On the other side of the fence, the pre-Convention campaign, up-to-date, has resolved itself roughly into three parts, none of which appeals very greatly to my intelligence.
First, our opponents are seeking to frighten the country—by telling people that the present Administration is deliberately trying to put this nation into war or that it is inevitably drifting into war. You know better than that.
Second, they are telling you that many of the measures of the past seven years are good but that they would carry them out with greater efficiency if they were in power.
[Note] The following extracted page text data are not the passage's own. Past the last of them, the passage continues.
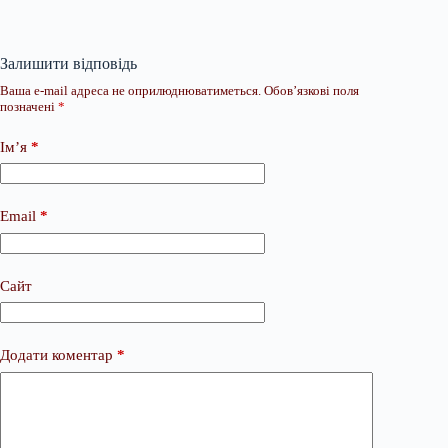
Залишити відповідь
Ваша e-mail адреса не оприлюднюватиметься.
Обов’язкові поля
позначені
*
Ім’я
*
Email
*
Сайт
Додати коментар
*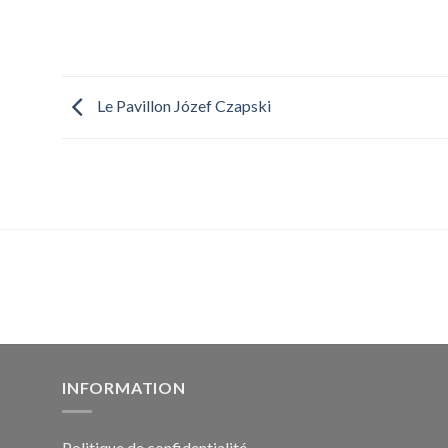
Le Pavillon Józef Czapski
INFORMATION
Politique de confidentialité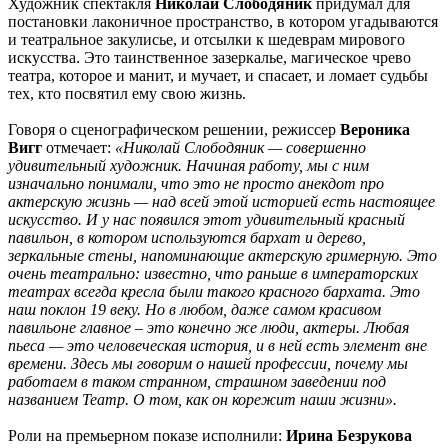
Художник спектакля
Николай Слободяник
придумал для
постановки лаконичное пространство, в котором угадываются
и театральное закулисье, и отсылки к шедеврам мирового
искусства. Это таинственное зазеркалье, магическое чрево
театра, которое и манит, и мучает, и спасает, и ломает судьбы
тех, кто посвятил ему свою жизнь.
Говоря о сценографическом решении, режиссер
Вероника
Вигг
отмечает:
«Николай Слободяник — совершенно
удивительный художник. Начиная работу, мы с ним
изначально понимали, что это не просто анекдот про
актерскую жизнь — над всей этой историей есть настоящее
искусство. И у нас появился этот удивительный красный
павильон, в котором используются бархат и дерево,
зеркальные стены, напоминающие актерскую гримерную. Это
очень театрально: известно, что раньше в императорских
театрах всегда кресла были такого красного бархата. Это
наш поклон 19 веку. Но в любом, даже самом красивом
павильоне главное – это конечно же люди, актеры. Любая
пьеса — это человеческая история, и в ней есть элемент вне
времени. Здесь мы говорим о нашей профессии, почему мы
работаем в таком странном, страшном заведении под
названием Театр. О том, как он корежит наши жизни».
Роли на премьерном показе исполнили:
Ирина Безрукова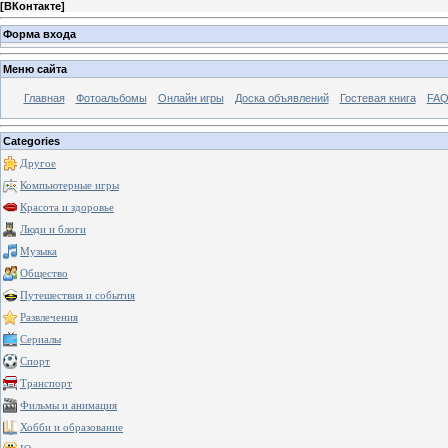
[
ВКонтакте
]
Форма входа
Меню сайта
Главная
Фотоальбомы
Онлайн игры
Доска объявлений
Гостевая книга
FAQ
Categories
Другое
Компьютерные игры
Красота и здоровье
Люди и блоги
Музыка
Общество
Путешествия и события
Развлечения
Сериалы
Спорт
Транспорт
Фильмы и анимация
Хобби и образование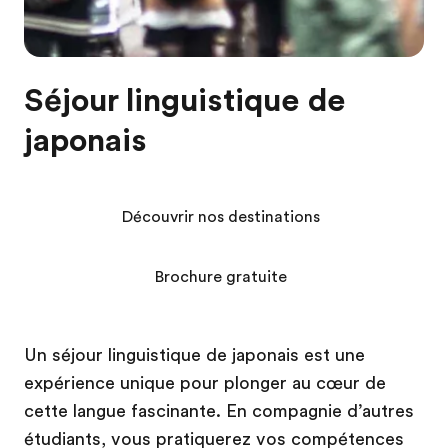
Séjour linguistique de
japonais
Découvrir nos destinations
Brochure gratuite
Un séjour linguistique de japonais est une
expérience unique pour plonger au cœur de
cette langue fascinante. En compagnie d’autres
étudiants, vous pratiquerez vos compétences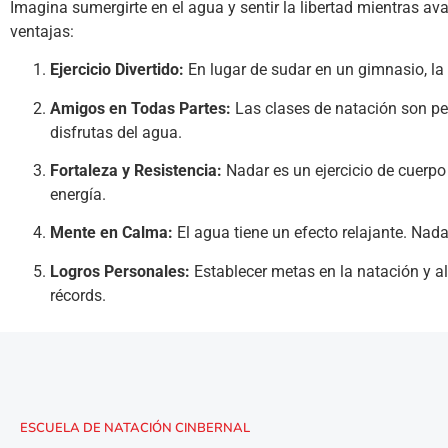
Imagina sumergirte en el agua y sentir la libertad mientras 
ventajas:
Ejercicio Divertido:
En lugar de sudar en un gimnasio, la 
Amigos en Todas Partes:
Las clases de natación son pe
disfrutas del agua.
Fortaleza y Resistencia:
Nadar es un ejercicio de cuerpo
energía.
Mente en Calma:
El agua tiene un efecto relajante. Nada
Logros Personales:
Establecer metas en la natación y al
récords.
ESCUELA DE NATACIÓN CINBERNAL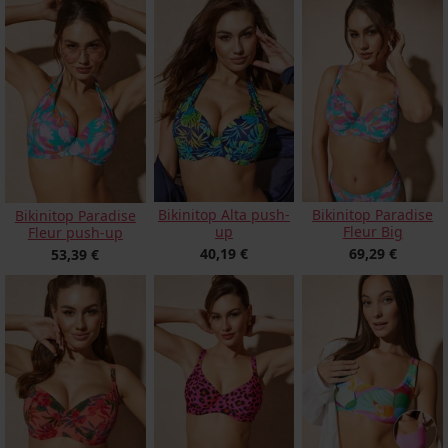
Bikinitop Alta push-
Bikinitop Paradise
Bikinitop Paradise
up
Fleur Big
Fleur push-up
40,19 €
69,29 €
53,39 €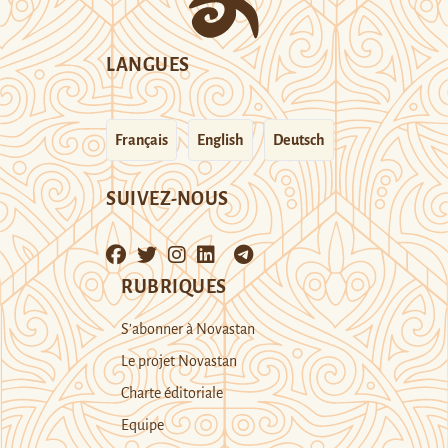
LANGUES
Français
English
Deutsch
SUIVEZ-NOUS
RUBRIQUES
S’abonner à Novastan
Le projet Novastan
Charte éditoriale
Equipe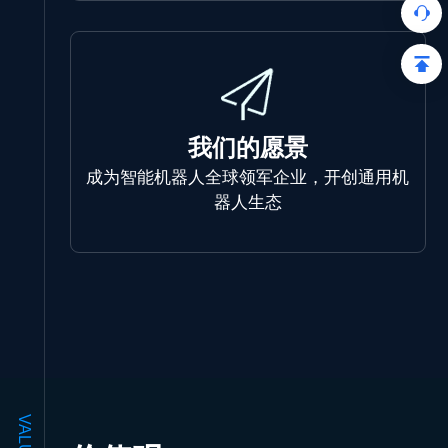
我们的愿景
成为智能机器人全球领军企业，开创通用机
器人生态
VALUES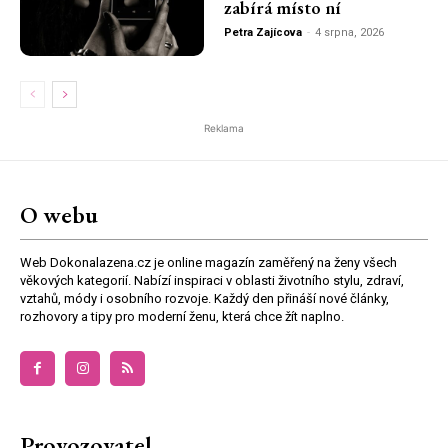
zabírá místo ní
Petra Zajícova
-
4 srpna, 2026
Reklama
O webu
Web Dokonalazena.cz je online magazín zaměřený na ženy všech
věkových kategorií. Nabízí inspiraci v oblasti životního stylu, zdraví,
vztahů, módy i osobního rozvoje. Každý den přináší nové články,
rozhovory a tipy pro moderní ženu, která chce žít naplno.
Provozovatel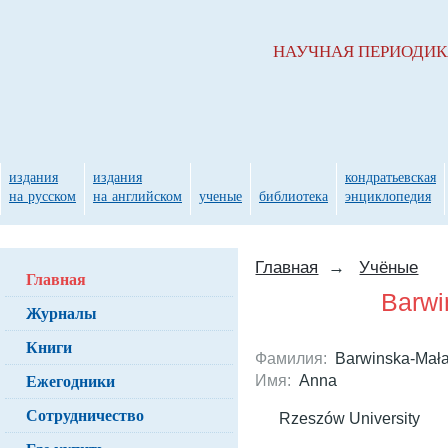
НАУЧНАЯ ПЕРИОДИ
издания
издания
кондратьевская
на русском
на английском
ученые
библиотека
энциклопедия
Главная
→
Учёные
Главная
Barwi
Журналы
Книги
Фамилия:
Barwinska-Mała
Ежегодники
Имя:
Anna
Сотрудничество
Rzeszów University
I do not think that we can swallow that assertion because, quite aside from millions of fine citizens who normally vote the Republican ticket year in and year out, we and they must acknowledge that practically every serious Government scandal since the Civil War has occurred under a Republican Administration, and, furthermore, that the underlying Republican leadership—the groups and cliques which have always owned the Republican party are still just as much in the saddle of that ownership as they were in the old days.
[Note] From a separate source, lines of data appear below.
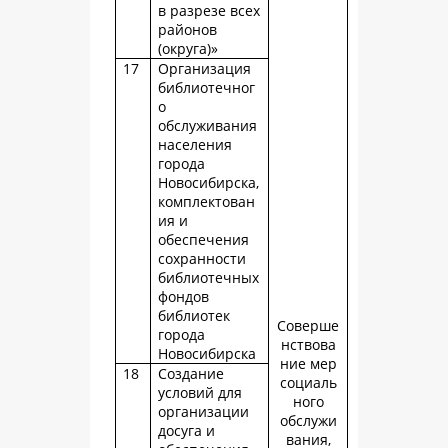
в разрезе всех
районов
(округа)»
17
Организация
библиотечног
о
обслуживания
населения
города
Новосибирска,
комплектован
ия и
обеспечения
сохранности
библиотечных
фондов
библиотек
Соверше
города
нствова
Новосибирска
ние мер
18
Создание
социаль
условий для
ного
организации
обслужи
досуга и
вания,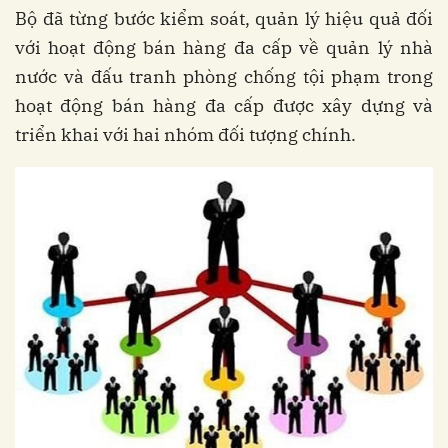
Bộ đã từng bước kiểm soát, quản lý hiệu quả đối
với hoạt động bán hàng đa cấp về quản lý nhà
nước và đấu tranh phòng chống tội phạm trong
hoạt động bán hàng đa cấp được xây dựng và
triển khai với hai nhóm đối tượng chính.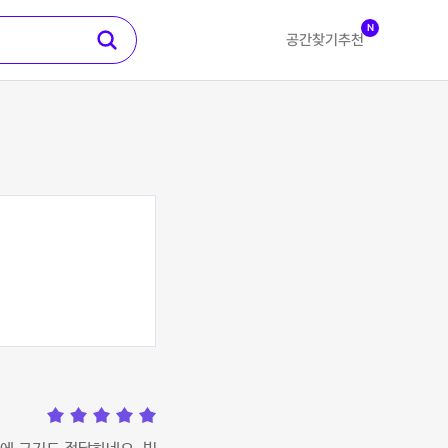
N
공간찾기
추천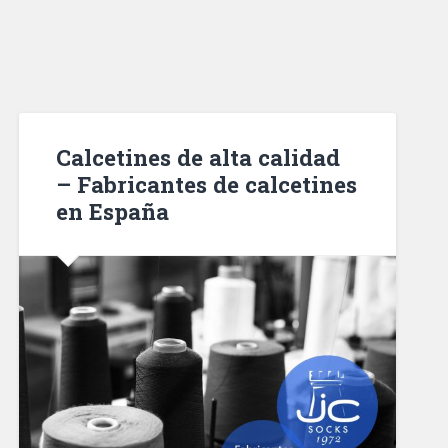
Calcetines de alta calidad
– Fabricantes de calcetines
en España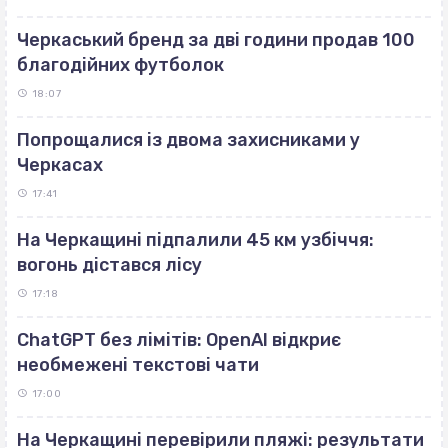
Черкаський бренд за дві години продав 100
благодійних футболок
18:07
Попрощалися із двома захисниками у
Черкасах
17:41
На Черкащині підпалили 45 км узбіччя:
вогонь дістався лісу
17:18
ChatGPT без лімітів: OpenAI відкриє
необмежені текстові чати
17:00
На Черкащині перевірили пляжі: результати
Finally, they tell you that they will perform an amazing miracle-that they will give everybody jobs—that they will maintain relief—that they will give work to the unemployed—that they will meet the needs of the national defense- that they will reduce your taxes—that they will do all kinds of unknown things for the farmers—and that with it all, the total of the expenditures of the Federal Government will go down so much that they will have a surplus in the Treasury. And you and I know, from long experience, when we ask how are they going to do it, their only answer is the vague assertion that they will repeal all the horrid and nerve-racking restrictions on private business and let private business do all the rest.
In other words, all that the country is being promised to date is a return of the old days of 1929 when America went speculation mad, when half the families of the land were sucked into an orgy of over-production, of stock gambling, while at the very moment of it unemployment was increasing, farm prices were decreasing and we were riding for the worst social and economic fall the country had ever known.
Speaking as an American, I am sorry that a campaign, which should be pitched on a level of intelligent argument, has fallen into such low estate as early as this. Speaking as a partisan, I rejoice because I am confident that the average voter in the United States is already somewhat tired of the "view-with-alarm" outcries of the Republican candidates.
I do not think that the campaign of Democrats should be pitched on the old level of just pointing with pride. During these seven years I think that we have accomplished much but that a great deal remains to be done by way of accomplishments in relation to existing problems, and that the next Administration will have to devise ways and means, in a liberal and progressive spirit, to meet difficulties which we are only just beginning to appreciate and to analyze.
I say to you, therefore, that the young people of the United States—young Democrats and all the others have another magnificent opportunity to support a Government of proven liberal action rather than to switch over and take a long chance with a Party historically founded on conservatism no matter what the glitter of their studied generalities trumpeted forth in an election year.
Young people, and all of us for that matter, know what sticky fly-paper looks like. We shall be most careful to keep our feet and our heads away from the fly-paper, all this coming summer and fall, because we are possessed of good old-fashioned average American common sense.